Make no mistake: for all the nuance and depth that Top Gun: Maverick brings to its ageing protagonist, it is not a subtle film. Echoes of the past are explicitly writ large everywhere you look, from Hangman’s Iceman-like arrogance to the way that Jennifer Connelly is sorely underused as bar owner and single mum Penny (the admiral’s daughter briefly mentioned in the first film and apparently the replacement here for Kelly McGillis’ not-even-mentioned instructor Charlie). Even the opening shots, accompanied by the deliberately familiar soundtrack, are essentially a shot-for-shot remake of Tony Scott’s original.
By the time we meet “Rooster” (Miles Teller), Goose’s son, the fact that he spends most of the time in a Hawaiian shirt and hair that’s sculpted to look like Anthony Edwards comes as no surprise. But the fact that the tensions between them (Maverick tried to stop Rooster entering flight school) are the driving force of the script – rather than the macho conflicts between the other pilots – is a sign of where Top Gun: Maverick’s head is at.
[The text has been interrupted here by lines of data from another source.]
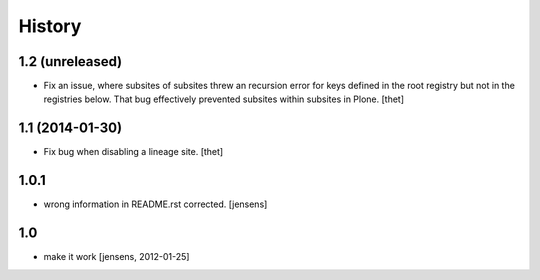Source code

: 
History
=======

1.2 (unreleased)
----------------

- Fix an issue, where subsites of subsites threw an recursion error for keys
  defined in the root registry but not in the registries below. That bug
  effectively prevented subsites within subsites in Plone.
  [thet]


1.1 (2014-01-30)
----------------

- Fix bug when disabling a lineage site.
  [thet]


1.0.1
-----

- wrong information in README.rst corrected. 
  [jensens]


1.0
---

- make it work [jensens, 2012-01-25]
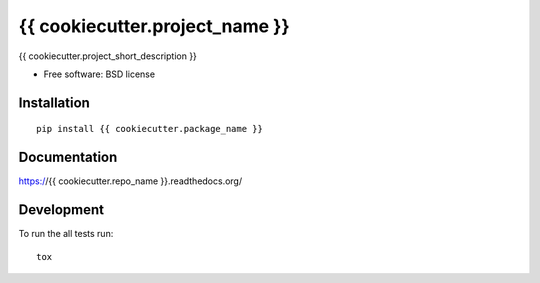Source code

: ===============================
{{ cookiecutter.project_name }}
===============================


.. image:: http://img.shields.io/travis/{{ cookiecutter.github_username }}/{{ cookiecutter.repo_name }}/master.png
    :alt: Build Status
    :target: https://travis-ci.org/{{ cookiecutter.github_username }}/{{ cookiecutter.repo_name }}

.. image:: http://img.shields.io/coveralls/{{ cookiecutter.github_username }}/{{ cookiecutter.repo_name }}/master.png
    :alt: Coverage Status
    :target: https://coveralls.io/r/{{ cookiecutter.github_username }}/{{ cookiecutter.repo_name }}

.. image:: http://img.shields.io/pypi/v/{{ cookiecutter.package_name }}.png
    :alt: PYPI Package
    :target: https://pypi.python.org/pypi/{{ cookiecutter.package_name }}

.. image:: http://img.shields.io/pypi/dm/{{ cookiecutter.package_name }}.png
    :alt: PYPI Package
    :target: https://pypi.python.org/pypi/{{ cookiecutter.package_name }}

{{ cookiecutter.project_short_description }}

* Free software: BSD license

Installation
============

::

    pip install {{ cookiecutter.package_name }}

Documentation
=============

https://{{ cookiecutter.repo_name }}.readthedocs.org/

Development
===========

To run the all tests run::

    tox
In one sense, this is an intentional retread of old ground, but it’s also more concerned with two men struggling to talk to each other about their inner trauma.
This slight shift in focus is coupled with a smarter script, which shuns the vague talk of enemies in favour an ultra-specific focus on one mission: a Dambusters-style raid on a uranium enrichment plant. Running through the scenario again and again, it’s essentially a two-hour training montage, and all the better for it, as the rhythm gives the film a momentum that the first outing lacked. (The comic relief, meanwhile, comes from the bespectacled Bob (Lewis Pullman), who grows in confidence to prove his own mettle.)
If the words “impossible mission” come to mind, that’s perhaps no coincidence, with Tom Cruise undoubtedly the star attraction. There’s a very poignant and affectionate appearance from Val Kilmer, but Cruise and Maverick are knowingly intertwined to thrilling effect, as the man, the myth and the movie star performs real aerial stunts in a way that gives each set piece a tangible sense of peril. The end result is perhaps less progressive on gender equality than the original, and there’s an unspoken pro-military sentiment looming in the background, but Top Gun: Maverick avoids feeling dated by also being about the cost of bravado. Caught up in the impressive dogfighting action, you might just find this journey back to the Danger Zone takes your breath away.